Despite that elegant burn, Franzen is not unsympathetic to the point being made by those like Weiner. He says, “Their fundamental gripe is legitimate: there is more attention paid to the work of male writers, and there are more male reviewers. There are these imbalances. The fact that I myself have spoken out against it for decades doesn’t really matter because I’m the guy getting all the attention.” The amount of attention he gets can be hard on those who love him too. Girlfriend and writer Kathryn Chetkovich wrote about it in a memoir for Granta titled ‘Envy’: “At home sometimes I don’t want to check the phone messages; when I step into a bookstore and see that stack on the new-book table, I can sometimes feel my heart rattling the bars of its cage.”

Many of the most interesting women in Franzen’s novels struggle with ambition. Leila in Purity is a strong female role model to Pip, but she also suffers from a kind of feminist guilt: the discomfiting realisation that though she opposes the patriarchy, her own personal association with powerful men has paved the way to her professional success. The guilt, in other words, of privilege. Franzen is not immune. “We men who went to college in the ’70s and ’80s really bought the feminist program. We did feel a lot of intrinsic guilt just because we’re male. Nowadays there’s a code of conduct, especially online. I think younger men now have gotten clever about not saying the wrong thing. And frankly, they may have it right because no matter how hard you try, as a man, you’re not going to make yourself a woman.”

Franzen’s male characters are prolific self-loathers — a generalisation he disagrees with, by the way. While his men chase some ideal of sensitivity, success or sanity, the women grapple with what are, to me at least, even more interesting dilemmas. His telling of the relationship between mothers and daughters is pitch-perfect, whether it’s strained to breaking point, like in The Corrections, or complicated in its great love, like in Purity. Patty Berglund from Freedom cheats on a nice guy with a not-so-nice guy, but you understand why she made that trade. Franzen neither idolises nor condescends to these characters, he simply provides context to the compromises they make. There’s a listening quality to his prose that encourages you to reserve judgment till you know more.

It’s something he wishes more people would do outside novels, too. “I hate the state of discourse online. They shout and tweet before they think or read. The whole thing is yuck.” Franzen is sometimes charged with elitism. (“It’s a strange kind of elitism where many of your best readers are serving long prison sentences.”) This might also be because he’s famously trained his ire on popular things that give the average Joe pleasure or a means of expression, like Twitter, e-books or Apple computers.
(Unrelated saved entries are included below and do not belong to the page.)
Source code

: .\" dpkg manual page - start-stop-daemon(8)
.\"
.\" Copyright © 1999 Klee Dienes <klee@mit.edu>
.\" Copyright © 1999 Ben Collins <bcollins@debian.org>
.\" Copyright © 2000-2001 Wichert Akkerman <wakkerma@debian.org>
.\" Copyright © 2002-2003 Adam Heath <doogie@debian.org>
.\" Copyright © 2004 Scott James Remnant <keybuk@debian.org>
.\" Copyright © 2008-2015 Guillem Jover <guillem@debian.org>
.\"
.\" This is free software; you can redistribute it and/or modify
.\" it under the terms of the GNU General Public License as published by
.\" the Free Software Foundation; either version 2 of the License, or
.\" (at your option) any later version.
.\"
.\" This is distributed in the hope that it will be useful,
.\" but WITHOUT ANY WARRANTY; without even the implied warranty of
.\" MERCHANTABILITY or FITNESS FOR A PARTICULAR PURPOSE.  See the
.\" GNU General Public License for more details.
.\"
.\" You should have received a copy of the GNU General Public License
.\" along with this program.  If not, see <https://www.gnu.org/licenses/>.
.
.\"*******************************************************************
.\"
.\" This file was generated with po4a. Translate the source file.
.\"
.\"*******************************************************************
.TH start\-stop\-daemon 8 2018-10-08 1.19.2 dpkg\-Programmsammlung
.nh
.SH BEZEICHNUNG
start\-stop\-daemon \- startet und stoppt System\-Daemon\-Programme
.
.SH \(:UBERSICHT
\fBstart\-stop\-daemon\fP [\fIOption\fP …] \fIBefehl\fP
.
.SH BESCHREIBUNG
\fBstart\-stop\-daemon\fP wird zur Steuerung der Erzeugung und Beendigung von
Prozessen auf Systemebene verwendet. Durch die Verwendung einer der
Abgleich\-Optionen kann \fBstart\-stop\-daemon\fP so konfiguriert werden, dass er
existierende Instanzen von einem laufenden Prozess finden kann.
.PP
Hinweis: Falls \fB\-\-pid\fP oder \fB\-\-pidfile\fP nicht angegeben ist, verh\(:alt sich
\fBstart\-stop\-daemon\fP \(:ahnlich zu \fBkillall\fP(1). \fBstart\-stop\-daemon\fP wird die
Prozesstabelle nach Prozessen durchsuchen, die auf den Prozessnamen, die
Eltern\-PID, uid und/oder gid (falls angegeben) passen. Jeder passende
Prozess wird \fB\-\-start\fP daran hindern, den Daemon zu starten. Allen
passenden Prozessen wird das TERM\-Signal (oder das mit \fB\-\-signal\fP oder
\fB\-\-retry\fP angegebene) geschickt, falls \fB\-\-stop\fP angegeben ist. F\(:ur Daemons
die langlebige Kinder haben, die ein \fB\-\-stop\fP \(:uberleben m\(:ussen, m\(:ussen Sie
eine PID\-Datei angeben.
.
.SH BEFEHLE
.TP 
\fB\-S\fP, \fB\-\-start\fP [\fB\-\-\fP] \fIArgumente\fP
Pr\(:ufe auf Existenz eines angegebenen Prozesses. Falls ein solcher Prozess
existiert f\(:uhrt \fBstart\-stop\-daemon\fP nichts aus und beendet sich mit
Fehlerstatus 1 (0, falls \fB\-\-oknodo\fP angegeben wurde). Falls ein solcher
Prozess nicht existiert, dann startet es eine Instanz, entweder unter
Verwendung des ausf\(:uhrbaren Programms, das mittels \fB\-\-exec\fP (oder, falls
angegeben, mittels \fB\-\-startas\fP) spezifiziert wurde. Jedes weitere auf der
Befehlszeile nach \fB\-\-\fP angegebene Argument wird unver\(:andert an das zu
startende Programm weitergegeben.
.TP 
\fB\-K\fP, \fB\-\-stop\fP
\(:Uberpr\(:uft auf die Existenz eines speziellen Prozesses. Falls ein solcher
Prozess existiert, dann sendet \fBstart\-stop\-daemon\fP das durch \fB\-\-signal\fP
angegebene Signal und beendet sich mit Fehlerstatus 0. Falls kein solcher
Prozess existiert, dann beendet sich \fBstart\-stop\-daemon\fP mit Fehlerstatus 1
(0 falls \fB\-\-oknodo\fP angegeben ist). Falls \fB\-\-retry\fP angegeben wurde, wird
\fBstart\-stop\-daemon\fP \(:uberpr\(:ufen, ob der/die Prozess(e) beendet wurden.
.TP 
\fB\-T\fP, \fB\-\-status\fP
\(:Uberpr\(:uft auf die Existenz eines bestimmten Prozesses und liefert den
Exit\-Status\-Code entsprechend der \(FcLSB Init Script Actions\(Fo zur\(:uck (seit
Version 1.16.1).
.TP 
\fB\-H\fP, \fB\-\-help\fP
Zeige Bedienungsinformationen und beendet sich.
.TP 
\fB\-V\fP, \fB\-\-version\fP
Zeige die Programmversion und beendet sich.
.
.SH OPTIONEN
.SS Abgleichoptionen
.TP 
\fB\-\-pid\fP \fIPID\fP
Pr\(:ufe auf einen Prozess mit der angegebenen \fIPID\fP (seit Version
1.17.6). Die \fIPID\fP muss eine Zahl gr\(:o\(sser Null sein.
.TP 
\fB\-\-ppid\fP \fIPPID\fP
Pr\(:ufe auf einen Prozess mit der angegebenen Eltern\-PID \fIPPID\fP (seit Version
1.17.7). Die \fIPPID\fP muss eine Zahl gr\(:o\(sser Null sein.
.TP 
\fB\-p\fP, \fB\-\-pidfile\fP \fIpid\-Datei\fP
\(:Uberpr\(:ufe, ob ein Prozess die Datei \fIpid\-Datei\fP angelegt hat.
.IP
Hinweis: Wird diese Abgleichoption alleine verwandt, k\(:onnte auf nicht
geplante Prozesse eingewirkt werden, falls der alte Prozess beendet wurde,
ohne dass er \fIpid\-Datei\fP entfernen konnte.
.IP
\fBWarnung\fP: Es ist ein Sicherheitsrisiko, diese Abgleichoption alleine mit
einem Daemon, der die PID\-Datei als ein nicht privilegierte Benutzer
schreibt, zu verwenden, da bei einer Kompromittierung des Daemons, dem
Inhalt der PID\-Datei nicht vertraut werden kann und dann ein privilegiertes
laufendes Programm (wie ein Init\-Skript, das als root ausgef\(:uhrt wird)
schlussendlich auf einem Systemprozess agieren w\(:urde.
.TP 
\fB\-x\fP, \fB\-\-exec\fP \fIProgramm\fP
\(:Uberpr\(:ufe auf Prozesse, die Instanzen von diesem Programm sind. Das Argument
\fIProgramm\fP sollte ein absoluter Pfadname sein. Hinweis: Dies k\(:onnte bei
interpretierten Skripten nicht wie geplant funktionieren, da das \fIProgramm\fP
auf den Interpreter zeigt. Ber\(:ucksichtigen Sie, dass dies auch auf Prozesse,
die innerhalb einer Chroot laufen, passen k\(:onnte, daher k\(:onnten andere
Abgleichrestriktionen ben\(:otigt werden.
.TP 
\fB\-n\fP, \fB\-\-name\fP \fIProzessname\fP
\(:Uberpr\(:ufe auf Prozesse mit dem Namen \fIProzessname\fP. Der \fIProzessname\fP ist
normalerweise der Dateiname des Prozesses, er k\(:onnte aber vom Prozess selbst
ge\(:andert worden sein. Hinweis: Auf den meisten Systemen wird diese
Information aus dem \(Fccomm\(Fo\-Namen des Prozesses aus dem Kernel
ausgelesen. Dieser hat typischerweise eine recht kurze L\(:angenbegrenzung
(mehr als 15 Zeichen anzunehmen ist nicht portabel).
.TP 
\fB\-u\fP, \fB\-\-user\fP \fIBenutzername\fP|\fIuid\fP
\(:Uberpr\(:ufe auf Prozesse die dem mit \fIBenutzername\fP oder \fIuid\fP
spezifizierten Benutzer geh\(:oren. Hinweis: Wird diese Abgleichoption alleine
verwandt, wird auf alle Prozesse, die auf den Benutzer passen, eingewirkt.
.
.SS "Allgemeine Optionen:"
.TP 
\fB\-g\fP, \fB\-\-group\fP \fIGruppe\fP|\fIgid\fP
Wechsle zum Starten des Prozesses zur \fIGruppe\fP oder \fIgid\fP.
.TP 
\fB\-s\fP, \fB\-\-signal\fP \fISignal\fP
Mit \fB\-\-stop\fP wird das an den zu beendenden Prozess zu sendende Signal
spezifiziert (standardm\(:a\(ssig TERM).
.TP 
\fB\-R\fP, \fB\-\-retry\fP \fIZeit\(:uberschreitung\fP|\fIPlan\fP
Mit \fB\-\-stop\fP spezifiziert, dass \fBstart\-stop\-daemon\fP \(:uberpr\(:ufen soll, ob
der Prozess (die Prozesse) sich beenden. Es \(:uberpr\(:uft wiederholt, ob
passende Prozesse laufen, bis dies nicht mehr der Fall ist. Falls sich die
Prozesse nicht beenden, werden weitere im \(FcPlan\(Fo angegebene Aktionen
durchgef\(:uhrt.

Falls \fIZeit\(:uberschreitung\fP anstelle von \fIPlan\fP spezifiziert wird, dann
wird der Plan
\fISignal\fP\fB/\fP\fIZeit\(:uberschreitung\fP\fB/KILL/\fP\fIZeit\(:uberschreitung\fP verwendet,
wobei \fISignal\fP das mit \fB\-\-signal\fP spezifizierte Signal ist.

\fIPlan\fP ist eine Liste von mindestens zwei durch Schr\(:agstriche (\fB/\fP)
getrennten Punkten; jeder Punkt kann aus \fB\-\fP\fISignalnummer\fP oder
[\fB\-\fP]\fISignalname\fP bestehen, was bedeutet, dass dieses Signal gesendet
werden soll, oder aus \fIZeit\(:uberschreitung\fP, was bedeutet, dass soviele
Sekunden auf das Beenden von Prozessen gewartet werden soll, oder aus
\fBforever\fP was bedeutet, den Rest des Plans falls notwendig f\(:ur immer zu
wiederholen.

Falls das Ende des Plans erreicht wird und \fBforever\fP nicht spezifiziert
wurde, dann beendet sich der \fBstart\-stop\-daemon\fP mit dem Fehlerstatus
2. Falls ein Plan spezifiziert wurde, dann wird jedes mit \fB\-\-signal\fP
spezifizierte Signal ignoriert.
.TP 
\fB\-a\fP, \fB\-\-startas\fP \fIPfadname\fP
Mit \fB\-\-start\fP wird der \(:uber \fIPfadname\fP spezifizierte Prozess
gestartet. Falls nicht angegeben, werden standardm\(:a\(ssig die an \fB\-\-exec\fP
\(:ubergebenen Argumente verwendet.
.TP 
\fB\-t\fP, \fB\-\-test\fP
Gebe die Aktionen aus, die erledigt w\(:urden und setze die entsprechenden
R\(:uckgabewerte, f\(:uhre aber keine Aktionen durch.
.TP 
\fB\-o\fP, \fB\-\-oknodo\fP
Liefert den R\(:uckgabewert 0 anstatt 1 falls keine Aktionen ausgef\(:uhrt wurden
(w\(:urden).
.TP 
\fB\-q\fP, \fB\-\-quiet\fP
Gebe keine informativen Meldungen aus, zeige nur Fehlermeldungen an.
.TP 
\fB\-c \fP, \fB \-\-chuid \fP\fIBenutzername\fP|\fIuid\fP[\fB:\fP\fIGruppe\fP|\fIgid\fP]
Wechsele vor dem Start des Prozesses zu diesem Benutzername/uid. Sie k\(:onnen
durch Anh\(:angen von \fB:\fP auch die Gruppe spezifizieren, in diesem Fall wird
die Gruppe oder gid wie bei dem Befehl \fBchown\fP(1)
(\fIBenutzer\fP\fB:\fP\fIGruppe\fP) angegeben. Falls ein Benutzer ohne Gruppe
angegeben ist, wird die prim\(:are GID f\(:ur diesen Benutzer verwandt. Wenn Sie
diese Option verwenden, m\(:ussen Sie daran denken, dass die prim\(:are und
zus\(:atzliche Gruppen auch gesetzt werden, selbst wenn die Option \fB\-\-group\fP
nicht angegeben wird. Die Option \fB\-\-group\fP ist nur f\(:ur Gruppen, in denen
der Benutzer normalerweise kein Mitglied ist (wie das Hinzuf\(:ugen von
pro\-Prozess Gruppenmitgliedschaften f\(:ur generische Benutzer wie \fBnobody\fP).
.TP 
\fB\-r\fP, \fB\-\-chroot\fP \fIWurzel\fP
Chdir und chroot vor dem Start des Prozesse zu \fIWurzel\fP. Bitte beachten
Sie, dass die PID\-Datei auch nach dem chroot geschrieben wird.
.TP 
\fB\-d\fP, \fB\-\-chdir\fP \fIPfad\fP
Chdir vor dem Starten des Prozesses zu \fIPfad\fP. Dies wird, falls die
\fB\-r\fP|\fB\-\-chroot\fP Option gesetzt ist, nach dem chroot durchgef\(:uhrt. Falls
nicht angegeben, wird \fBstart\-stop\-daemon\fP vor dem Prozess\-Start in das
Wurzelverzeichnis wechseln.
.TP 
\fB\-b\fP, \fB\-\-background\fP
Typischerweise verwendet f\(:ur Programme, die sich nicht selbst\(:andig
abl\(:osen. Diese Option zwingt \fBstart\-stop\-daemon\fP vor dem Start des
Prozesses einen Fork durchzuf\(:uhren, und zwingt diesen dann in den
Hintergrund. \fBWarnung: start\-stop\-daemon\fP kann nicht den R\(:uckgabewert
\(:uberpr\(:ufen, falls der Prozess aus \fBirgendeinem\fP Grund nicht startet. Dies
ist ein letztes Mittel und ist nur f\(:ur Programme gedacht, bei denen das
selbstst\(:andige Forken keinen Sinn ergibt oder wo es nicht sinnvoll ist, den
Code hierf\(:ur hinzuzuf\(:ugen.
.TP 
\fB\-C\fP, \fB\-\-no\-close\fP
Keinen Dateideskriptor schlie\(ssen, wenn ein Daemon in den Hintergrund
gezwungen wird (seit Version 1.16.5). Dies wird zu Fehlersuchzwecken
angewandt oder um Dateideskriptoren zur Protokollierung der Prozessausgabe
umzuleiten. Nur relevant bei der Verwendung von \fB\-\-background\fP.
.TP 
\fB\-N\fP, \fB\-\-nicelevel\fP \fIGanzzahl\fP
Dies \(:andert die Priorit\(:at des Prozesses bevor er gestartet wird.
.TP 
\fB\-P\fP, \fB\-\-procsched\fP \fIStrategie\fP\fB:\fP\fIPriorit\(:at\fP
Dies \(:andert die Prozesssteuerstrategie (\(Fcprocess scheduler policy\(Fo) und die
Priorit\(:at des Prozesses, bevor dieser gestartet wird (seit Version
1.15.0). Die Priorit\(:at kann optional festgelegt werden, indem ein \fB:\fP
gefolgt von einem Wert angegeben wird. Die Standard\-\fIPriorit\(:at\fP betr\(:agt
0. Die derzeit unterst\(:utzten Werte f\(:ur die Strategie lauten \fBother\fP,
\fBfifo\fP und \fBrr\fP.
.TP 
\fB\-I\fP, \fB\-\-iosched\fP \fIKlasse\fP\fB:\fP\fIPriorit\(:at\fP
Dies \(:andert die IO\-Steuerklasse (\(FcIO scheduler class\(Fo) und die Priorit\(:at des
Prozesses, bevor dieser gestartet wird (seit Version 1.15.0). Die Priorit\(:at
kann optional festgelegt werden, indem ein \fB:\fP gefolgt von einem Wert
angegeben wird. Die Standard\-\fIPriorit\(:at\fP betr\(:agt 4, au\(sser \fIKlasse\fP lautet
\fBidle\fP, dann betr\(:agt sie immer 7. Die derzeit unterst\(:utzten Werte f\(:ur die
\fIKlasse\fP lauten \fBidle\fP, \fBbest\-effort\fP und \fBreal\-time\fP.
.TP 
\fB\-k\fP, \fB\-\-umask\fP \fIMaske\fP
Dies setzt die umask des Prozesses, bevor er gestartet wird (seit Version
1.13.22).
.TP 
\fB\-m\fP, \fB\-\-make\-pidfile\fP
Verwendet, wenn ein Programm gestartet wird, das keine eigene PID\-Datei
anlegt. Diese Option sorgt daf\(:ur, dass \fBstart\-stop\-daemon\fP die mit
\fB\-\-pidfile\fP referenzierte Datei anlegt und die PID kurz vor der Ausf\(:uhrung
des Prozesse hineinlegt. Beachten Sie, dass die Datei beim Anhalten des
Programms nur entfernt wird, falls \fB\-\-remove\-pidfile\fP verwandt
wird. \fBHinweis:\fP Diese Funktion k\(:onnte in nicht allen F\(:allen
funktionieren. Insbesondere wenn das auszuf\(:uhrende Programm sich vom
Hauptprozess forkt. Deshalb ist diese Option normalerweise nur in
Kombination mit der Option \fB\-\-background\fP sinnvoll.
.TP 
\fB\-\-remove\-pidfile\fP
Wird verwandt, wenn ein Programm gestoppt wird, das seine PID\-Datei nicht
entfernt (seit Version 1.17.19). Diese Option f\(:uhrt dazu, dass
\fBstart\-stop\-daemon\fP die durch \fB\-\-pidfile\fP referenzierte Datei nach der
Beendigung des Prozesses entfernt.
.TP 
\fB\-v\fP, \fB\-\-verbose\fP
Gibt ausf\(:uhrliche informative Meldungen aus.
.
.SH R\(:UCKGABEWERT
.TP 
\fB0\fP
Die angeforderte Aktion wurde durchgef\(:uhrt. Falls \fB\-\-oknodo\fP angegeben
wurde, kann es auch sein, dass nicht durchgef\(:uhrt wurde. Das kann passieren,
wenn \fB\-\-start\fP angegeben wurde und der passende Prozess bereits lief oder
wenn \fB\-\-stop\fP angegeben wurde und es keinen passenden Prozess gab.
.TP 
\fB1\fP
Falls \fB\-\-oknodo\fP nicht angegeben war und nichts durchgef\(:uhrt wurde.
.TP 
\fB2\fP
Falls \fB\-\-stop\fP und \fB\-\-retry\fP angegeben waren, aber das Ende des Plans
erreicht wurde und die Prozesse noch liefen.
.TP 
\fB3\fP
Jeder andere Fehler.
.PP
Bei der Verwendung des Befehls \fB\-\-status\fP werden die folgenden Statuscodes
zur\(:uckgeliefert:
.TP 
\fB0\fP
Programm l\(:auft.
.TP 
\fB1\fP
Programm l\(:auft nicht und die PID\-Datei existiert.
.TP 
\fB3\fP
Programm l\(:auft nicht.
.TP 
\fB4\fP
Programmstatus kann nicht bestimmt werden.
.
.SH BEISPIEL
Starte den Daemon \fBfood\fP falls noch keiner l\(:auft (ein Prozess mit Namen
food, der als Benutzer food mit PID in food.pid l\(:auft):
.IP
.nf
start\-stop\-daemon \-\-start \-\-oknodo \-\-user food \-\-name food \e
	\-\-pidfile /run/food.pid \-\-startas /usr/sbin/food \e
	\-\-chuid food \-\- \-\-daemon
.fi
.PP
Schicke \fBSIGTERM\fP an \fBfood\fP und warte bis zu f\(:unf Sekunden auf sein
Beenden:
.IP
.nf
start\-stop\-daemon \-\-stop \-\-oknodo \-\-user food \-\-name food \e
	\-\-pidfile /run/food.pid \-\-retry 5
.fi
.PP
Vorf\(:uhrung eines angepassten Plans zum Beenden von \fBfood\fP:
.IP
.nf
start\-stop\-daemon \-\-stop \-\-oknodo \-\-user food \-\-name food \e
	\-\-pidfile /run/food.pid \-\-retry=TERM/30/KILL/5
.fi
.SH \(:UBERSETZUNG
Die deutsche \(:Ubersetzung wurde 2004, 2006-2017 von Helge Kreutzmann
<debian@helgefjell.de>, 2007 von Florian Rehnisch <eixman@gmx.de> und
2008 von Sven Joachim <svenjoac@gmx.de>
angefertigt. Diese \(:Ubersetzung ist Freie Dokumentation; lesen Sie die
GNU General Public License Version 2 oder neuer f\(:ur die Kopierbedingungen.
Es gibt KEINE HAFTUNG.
Or on popular causes like climate change, the focus on which, he argues in The New Yorker, is shortchanging the wildlife conservation movement. “Even the most ominously degraded landscape could make me happy if it had birds in it.” You can imagine the backlash.
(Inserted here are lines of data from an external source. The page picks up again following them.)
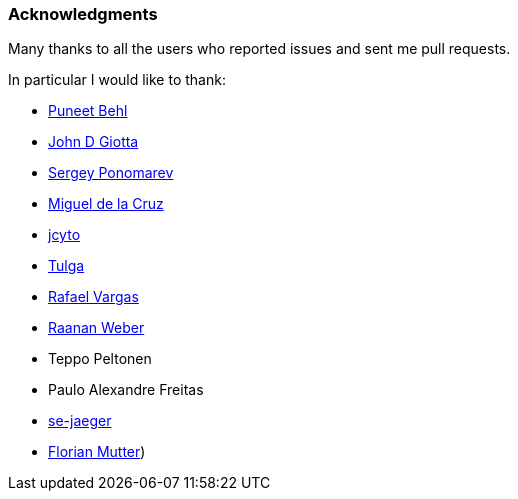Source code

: === Acknowledgments

Many thanks to all the users who reported issues and sent me pull requests.

In particular I would like to thank:

* https://github.com/puneetbehl[Puneet Behl]
* https://github.com/jdgiotta[John D Giotta]
* https://github.com/stokito[Sergey Ponomarev]
* https://github.com/mgdelacroix[Miguel de la Cruz]
* https://github.com/jcyto[jcyto]
* https://github.com/Tulga[Tulga]
* https://github.com/rvargas[Rafael Vargas]
* https://github.com/RaananW[Raanan Weber]
* Teppo Peltonen
* Paulo Alexandre Freitas
* https://github.com/se-jaeger[se-jaeger]
* https://github.com/elm[Florian Mutter])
A sense of superiority is the secret heart of shyness, he observes in Purity. Haters might say that’s an accurate self-analysis. But once you’ve read Franzen’s fiction, you’ll find it hard to see him as the misanthrope he’s sometimes painted out to be. Not impossible, mind you, just hard. Then you’ll feel like your brain is being split neatly in half: one part understanding, the other undecided. It’s the kind of uncomfortable state that Franzen’s novels are uniquely equipped to preserve you in.